Mar 23 15:38:22 ip-10-0-4-194.ec2.internal mesos-master[1371]: I0323 15:38:22.339759 1376 master.cpp:5350] Sending 2 offers to framework 54f71504-b37a-4954-b082-e1f2a04b7fa4-0000 (marathon) at scheduler-f86b567c-de59-4891-916b-fb00c7959a09#10.0.4.194:60450
Mar 23 15:38:22 ip-10-0-4-194.ec2.internal mesos-master[1371]: I0323 15:38:22.341790 1381 master.cpp:3673] Processing DECLINE call for offers: [ 54f71504-b37a-4954-b082-e1f2a04b7fa4-O373 ] for framework 54f71504-b37a-4954-b082-e1f2a04b7fa4-0000 (marathon) at scheduler-f86b567c-de59-4891-916b-fb00c7959a09#10.0.4.194:60450
Mar 23 15:38:22 ip-10-0-4-194.ec2.internal mesos-master[1371]: I0323 15:38:22.342041 1381 master.cpp:3673] Processing DECLINE call for offers: [ 54f71504-b37a-4954-b082-e1f2a04b7fa4-O374 ] for framework 54f71504-b37a-4954-b082-e1f2a04b7fa4-0000 (marathon) at scheduler-f86b567c-de59-4891-916b-fb00c7959a09#10.0.4.194:60450
No sure why marathon didn't like that offer. I'm fairly sure there is enough resource.

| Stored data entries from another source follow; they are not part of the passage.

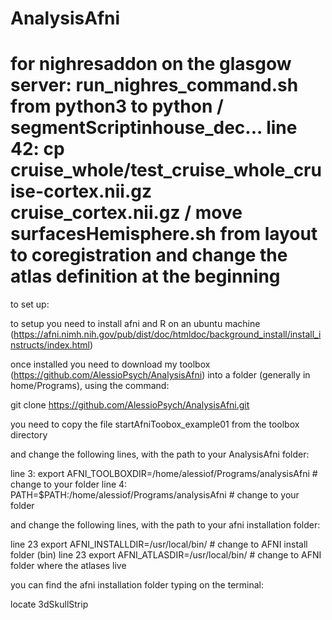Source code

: # AnalysisAfni

# for nighresaddon on the glasgow server: run_nighres_command.sh from python3 to python / segmentScriptinhouse_dec... line 42: cp cruise_whole/test_cruise_whole_cruise-cortex.nii.gz cruise_cortex.nii.gz / move surfacesHemisphere.sh from layout to coregistration and change the atlas definition at the beginning



to set up:

to setup you need to install afni and R on an ubuntu machine (https://afni.nimh.nih.gov/pub/dist/doc/htmldoc/background_install/install_instructs/index.html)

once installed you need to download my toolbox (https://github.com/AlessioPsych/AnalysisAfni) into a folder (generally  in home/Programs), using the command:

git clone https://github.com/AlessioPsych/AnalysisAfni.git

you need to copy the file startAfniToobox_example01 from the toolbox directory

and change the following lines, with the path to your AnalysisAfni folder:

line 3: export AFNI_TOOLBOXDIR=/home/alessiof/Programs/analysisAfni # change to your folder
 line 4: PATH=$PATH:/home/alessiof/Programs/analysisAfni # change to your folder

and change the following lines, with the path to your afni installation folder:

line 23 export AFNI_INSTALLDIR=/usr/local/bin/ # change to AFNI install folder (bin)
 line 23 export AFNI_ATLASDIR=/usr/local/bin/ # change to AFNI folder where the atlases live


you can find the afni installation folder typing on the terminal:

locate 3dSkullStrip

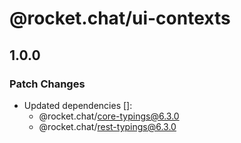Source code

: # @rocket.chat/ui-contexts

## 1.0.0

### Patch Changes

- Updated dependencies []:
  - @rocket.chat/core-typings@6.3.0
  - @rocket.chat/rest-typings@6.3.0
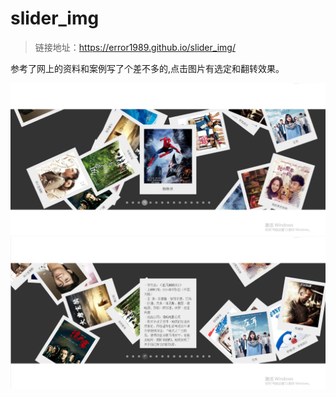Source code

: # slider_img
>链接地址：https://error1989.github.io/slider_img/

参考了网上的资料和案例写了个差不多的,点击图片有选定和翻转效果。

![image](https://github.com/Error1989/slider_img/blob/master/images/show.jpg)
![image](https://github.com/Error1989/slider_img/blob/master/images/show_2.jpg)
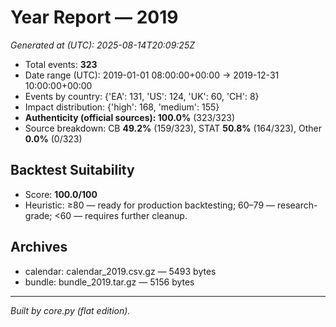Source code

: # Year Report — 2019

_Generated at (UTC): 2025-08-14T20:09:25Z_

- Total events: **323**
- Date range (UTC): 2019-01-01 08:00:00+00:00 → 2019-12-31 10:00:00+00:00
- Events by country: {'EA': 131, 'US': 124, 'UK': 60, 'CH': 8}
- Impact distribution: {'high': 168, 'medium': 155}
- **Authenticity (official sources): 100.0%** (323/323)
- Source breakdown: CB **49.2%** (159/323), STAT **50.8%** (164/323), Other **0.0%** (0/323)

## Backtest Suitability
- Score: **100.0/100**
- Heuristic: ≥80 — ready for production backtesting; 60–79 — research-grade; <60 — requires further cleanup.

## Archives
- calendar: calendar_2019.csv.gz — 5493 bytes
- bundle: bundle_2019.tar.gz — 5156 bytes

---
*Built by core.py (flat edition).*
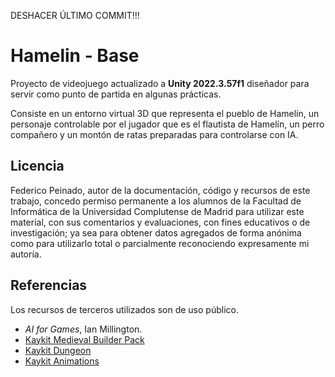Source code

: DESHACER ÚLTIMO COMMIT!!!

# Hamelin - Base
Proyecto de videojuego actualizado a **Unity 2022.3.57f1** diseñador para servir como punto de partida en algunas prácticas.

Consiste en un entorno virtual 3D que representa el pueblo de Hamelín, un personaje controlable por el jugador que es el flautista de Hamelín, un perro compañero y un montón de ratas preparadas para controlarse con IA.

## Licencia
Federico Peinado, autor de la documentación, código y recursos de este trabajo, concedo permiso permanente a los alumnos de la Facultad de Informática de la Universidad Complutense de Madrid para utilizar este material, con sus comentarios y evaluaciones, con fines educativos o de investigación; ya sea para obtener datos agregados de forma anónima como para utilizarlo total o parcialmente reconociendo expresamente mi autoría.

## Referencias
Los recursos de terceros utilizados son de uso público.
* *AI for Games*, Ian Millington.
* [Kaykit Medieval Builder Pack](https://kaylousberg.itch.io/kaykit-medieval-builder-pack)
* [Kaykit Dungeon](https://kaylousberg.itch.io/kaykit-dungeon)
* [Kaykit Animations](https://kaylousberg.itch.io/kaykit-animations)
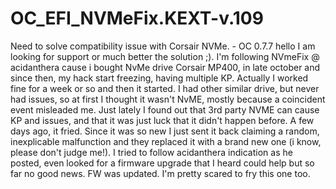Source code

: # OC_EFI_NVMeFix.KEXT-v.109
Need to solve compatibility issue with Corsair NVMe.  -   OC 0.7.7
hello I am looking for support or much better the solution ;). I'm following NVmeFix @ acidanthera cause i bought NvMe drive Corsair MP400, in late october and
since then, my hack start freezing, having multiple KP. Actually I worked fine for a week or so and then it started.
I had other similar drive, but never had issues, so at first I thought it wasn't NvME, mostly because a coincident event misleaded me. 
Just lately I found out that 3rd party NVME can cause KP and issues, and that it was just luck that it didn't happen before.
A few days ago, it fried. Since it was so new I just sent it back claiming a random, inexplicable malfunction and they replaced it with a brand new one
(i know, please don't judge me!).
I tried to follow acidanthera indication as he posted, even looked for a  firmware upgrade that I heard could help but so far no good news. FW was updated.
I'm pretty scared to fry this one too.
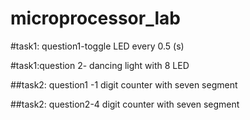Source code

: # microprocessor_lab
#task1: question1-toggle LED every 0.5 (s)


#task1:question 2- dancing light with 8 LED



##task2: question1 -1 digit counter with seven segment


##task2: question2-4 digit counter with seven segment
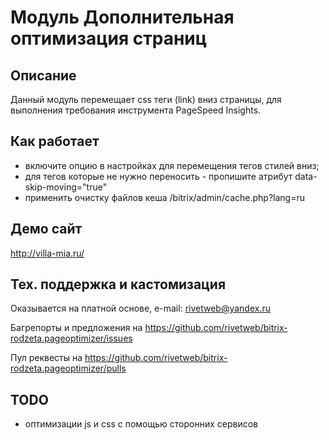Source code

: ﻿
# Модуль Дополнительная оптимизация страниц

## Описание

Данный модуль перемещает css теги (link) вниз страницы, для выполнения требования инструмента PageSpeed Insights.

## Как работает

- включите опцию в настройках для перемещения тегов стилей вниз;
- для тегов которые не нужно переносить - пропишите атрибут data-skip-moving="true"
- применить очистку файлов кеша /bitrix/admin/cache.php?lang=ru

## Демо сайт

http://villa-mia.ru/

## Тех. поддержка и кастомизация

Оказывается на платной основе, e-mail: rivetweb@yandex.ru

Багрепорты и предложения на https://github.com/rivetweb/bitrix-rodzeta.pageoptimizer/issues

Пул реквесты на https://github.com/rivetweb/bitrix-rodzeta.pageoptimizer/pulls

## TODO

- оптимизации js и css с помощью сторонних сервисов
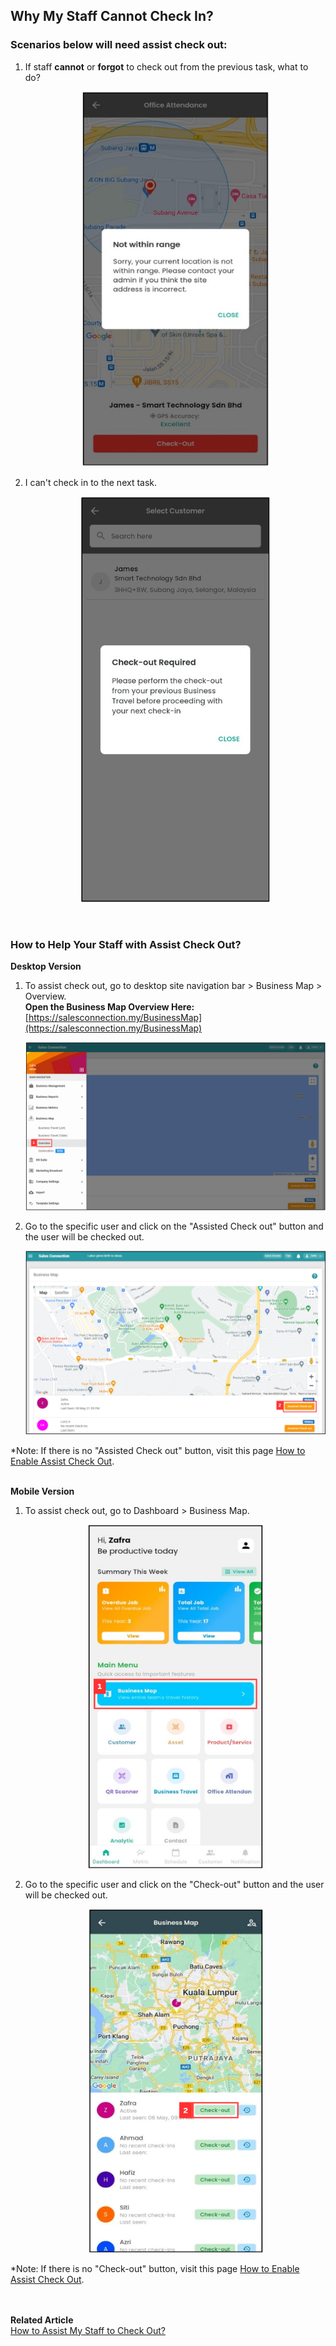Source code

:
## Why My Staff Cannot Check In?

### Scenarios below will need assist check out:

  1. If staff **cannot** or **forgot** to check out from the previous task, what to do?<br>

     <p align="center">
        <img src="img/Check_Out_Range.png" alt="Check Out Range" width="300" height="600">
     </p>
     
  2. I can't check in to the next task.<br>

     <p align="center">
        <img src="img/Check_Out_Required.png" alt="Check Out Required">
     </p>
     <br>
  
### How to Help Your Staff with Assist Check Out?

  **Desktop Version**<br>
  1. To assist check out, go to desktop site navigation bar > Business Map > Overview.<br>
     **Open the Business Map Overview Here:** [https://salesconnection.my/BusinessMap](https://salesconnection.my/BusinessMap)<br>

     <p align="center">
        <img src="img/Business_Map_Overview.png" alt="Business Map - Overview - Desktop">
     </p>
     
  2. Go to the specific user and click on the "Assisted Check out" button and the user will be checked out.<br>

     <p align="center">
        <img src="img/Assisted_Check_Out_Button_Desktop.png" alt="Assisted Check Out Button - Desktop">
     </p>
     
  *Note: If there is no "Assisted Check out" button, visit this page [How to Enable Assist Check Out](https://salesconnection.github.io/Sales-Connection-Support/Enable_Assist_Check_Out.html).<br><br>

  **Mobile Version**<br>
  1. To assist check out, go to Dashboard > Business Map.<br>

     <p align="center">
        <img src="img/Business_Map_Mobile.png" alt="Business Map - Mobile" width="280" height="550">
     </p>
     
  2. Go to the specific user and click on the "Check-out" button and the user will be checked out.<br>

     <p align="center">
        <img src="img/Assisted_Check_Out_Button_Mobile.png" alt="Assisted Check Out Button - Mobile" width="280" height="550">
     </p>

  *Note: If there is no "Check-out" button, visit this page [How to Enable Assist Check Out](https://salesconnection.github.io/Sales-Connection-Support/Enable_Assist_Check_Out.html).<br><br><br>


**Related Article**<br>
[How to Assist My Staff to Check Out?](Enable_Assist_Check_Out.md)
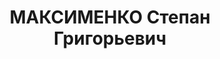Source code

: ---
title: МАКСИМЕНКО Степан Григорьевич
description: "Род. в 1904, Украина, Запорожская обл., Большебелозерский р-н, с. Белозерка,\
  \ украинец, обр.: высшее, член ВКП(б) с 1925. Проживал: Украинская ССР, Харьков,\
  \ пл. Восстания, 1, кв. 66. Зав. отд. пропаганды и агитации, редактор газ. \"Соц.Харкивщина\"\
  \ \n  Арестован 09.10.1937. Обв. по ст. 54-7-8-11 (участник антисоветской террористической\
  \ организации правых). Приговор: ВК ВС СССР – ВМН. Расстрелян 06.12.1937. \n  Реабилитирован\
  \ 30.05.1956"
---
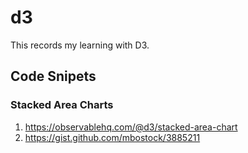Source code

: # d3

This records my learning with D3.

## Code Snipets

### Stacked Area Charts
1. https://observablehq.com/@d3/stacked-area-chart
2. https://gist.github.com/mbostock/3885211
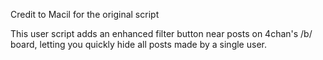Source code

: Credit to Macil for the original script

This user script adds an enhanced filter button near posts on 4chan's /b/ board,
letting you quickly hide all posts made by a single user.
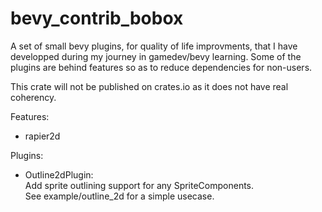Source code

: # bevy_contrib_bobox
A set of small bevy plugins, for quality of life improvments, that I have developped during my journey in gamedev/bevy learning.
Some of the plugins are behind features so as to reduce dependencies for non-users.

This crate will not be published on crates.io as it does not have real coherency.

Features:
- rapier2d

Plugins:
- Outline2dPlugin:\
    Add sprite outlining support for any SpriteComponents.\
    See example/outline_2d for a simple usecase.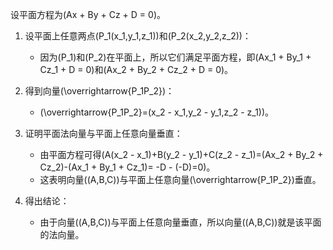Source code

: 设平面方程为\(Ax + By + Cz + D = 0\)。

1. 设平面上任意两点\(P_1(x_1,y_1,z_1)\)和\(P_2(x_2,y_2,z_2)\)：
   - 因为\(P_1\)和\(P_2\)在平面上，所以它们满足平面方程，即\(Ax_1 + By_1 + Cz_1 + D = 0\)和\(Ax_2 + By_2 + Cz_2 + D = 0\)。

2. 得到向量\(\overrightarrow{P_1P_2}\)：
   - \(\overrightarrow{P_1P_2}=(x_2 - x_1,y_2 - y_1,z_2 - z_1)\)。

3. 证明平面法向量与平面上任意向量垂直：
   - 由平面方程可得\(A(x_2 - x_1)+B(y_2 - y_1)+C(z_2 - z_1)=(Ax_2 + By_2 + Cz_2)-(Ax_1 + By_1 + Cz_1)= -D - (-D)=0\)。
   - 这表明向量\((A,B,C)\)与平面上任意向量\(\overrightarrow{P_1P_2}\)垂直。

4. 得出结论：
   - 由于向量\((A,B,C)\)与平面上任意向量垂直，所以向量\((A,B,C)\)就是该平面的法向量。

Marathon is waiting for an Offer with enough resources for the Kafka scheduler. The offers it is rejecting appear not to have any cpu or memory. The Offer you see which does have sufficient resources is already statically reserved for the Role "slave_public".
The Kafka scheduler will be running with the Role *. Your cluster lacks sufficient resources in the default Role *. This is the role associated with private agents
You should go look at mesos/state and look at the available Resources on agents with the "*" role.